A lato. "Autunno al mare" (2020), penna ed acquarello di Anna Fiore.
Ha scritto Umberto Galimberti in chiusura del Suo “Per salvare la cultura, iniziamo a studiare di più” – pubblicato sul settimanale “D” del quotidiano “la Repubblica” dell’undici di gennaio dell’anno 2014 - che “quando sento dire che, per risollevare l’economia, dovremmo investire sul nostro patrimonio artistico che è il più ricco del mondo, penso che non ci sia alcuna possibilità se prima non si investe sull’istruzione, in grado di creare una sensibilità di massa per cultura e arte (che non sono solo evento o spettacolo”.
Appena
sette anni trascorsi dallo scritto ed in piena “pandemia” la cosa da
sacrificare come azione prioritaria è la “scuola”, come dire che l’istruzione è
la “cenerentola” della politica in tutte le vicende storiche di questo
stralunato paese. Non per niente la “pandemia” ha trovato fertile terreno in
quel comparto vitale che è la “sanità” che, al pari della “scuola”, ha visto
falcidiate le sue risorse in quelle annuali occasioni definite un tempo “leggi
finanziarie”. E le condizioni attuali della “scuola” e della “sanità” sono lo
specchio fedele di una mala-politica che sui due vitali comparti pubblici ha
operato drasticamente e ripetutamente. Ha scritto Umberto Galimberti: I
libri invenduti nei magazzini e le opere d'arte negli scantinati sono la misura
del livello culturale del nostro Paese. E senza competenza vince il puro
mercato. A proposito dei beni, Marx operò la distinzione tra il loro valore
d'uso e il loro valore di scambio, già rintracciabile in Adam Smith, che gettò
le basi dell'economia politica, e fatta propria dall'economista inglese David
Ricardo. Il valore d'uso è la capacità di un bene di soddisfare i bisogni,
mentre il valore di scambio è la capacità di un bene di permutarsi con altri
beni. In un regime capitalistico, regolato dal mercato, i due valori non
coincidono. Una bottiglia d'acqua, ad esempio, soddisfa lo stesso bisogno qui
da noi come nel deserto, ma il suo valore di scambio non è uguale da noi e nel
deserto, perché la misura non è il nostro bisogno, ma la sua permutabilità con
altri beni, indicizzata dal denaro. Questa è la ragione per cui i libri che si
presume abbiano maggior vendibilità sono preferiti dalle grandi case editrici a
quelli di maggior spessore culturale a cui solitamente si dedicano le piccole
case editrici, con ritorni economici insufficienti a tenere in piedi la loro
attività, che viene ulteriormente depressa dalle librerie, che per non chiudere
hanno bisogno di vendere. Lo stesso può dirsi dell'arte che, al pari della
moda, inventa gli artisti attraverso i media, crea il loro culto, e con il
culto il mercato. Per cui è il mercato a decidere quali libri si devono
pubblicare e quali artisti promuovere a prescindere dal loro effettivo valore.

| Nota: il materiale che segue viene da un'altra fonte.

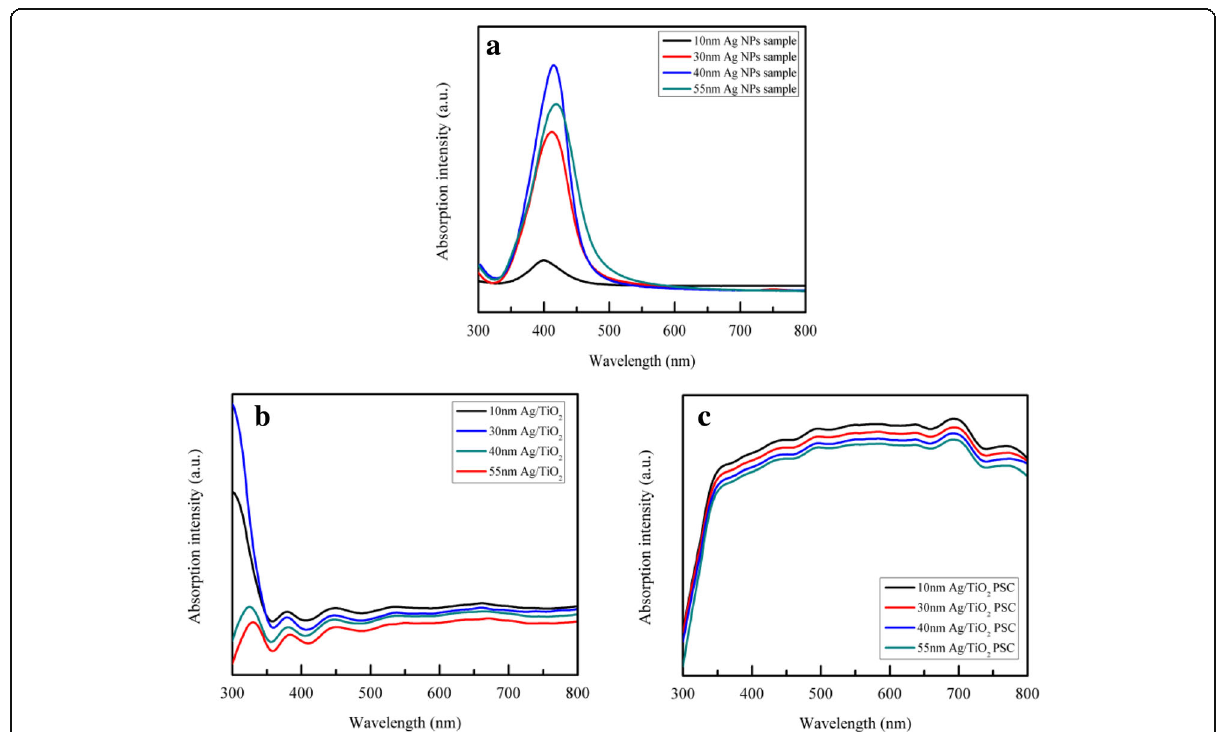
Fig. 4 UV-vis absorption spectra of the a different sizes of Ag NP sample, b Ag/TiO 2 samples with various sizes of Ag NPs, and c Ag/TiO 2 PSC device samples with various sizes of Ag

Un'opera, infatti, diventa "opera d'arte" solo quando entra nel
mercato. Ed entrarvi non dipende dall'opera, ma dal marketing che intorno ad
essa si decide di fare. L'unico correttivo per invertire la tendenza sarebbe la
diffusione di una cultura di massa che, incominciando dalla scuola, faccia
della competenza dei lettori e dei frequentatori di mostre il criterio decisivo
per selezionare ciò che vale e ciò che non vale. Ma finché in Italia sono
considerati forti lettori quelli che leggono 4 libri all'anno, e finché per
l'educazione artistica, è prevista una sola ora alla settimana nei licei, è
chiaro che, con un livello culturale così basso, a
regolare il successo di un libro o di un'opera d'arte è solo il mercato,
artificialmente drogato dai media e dalla pubblicità.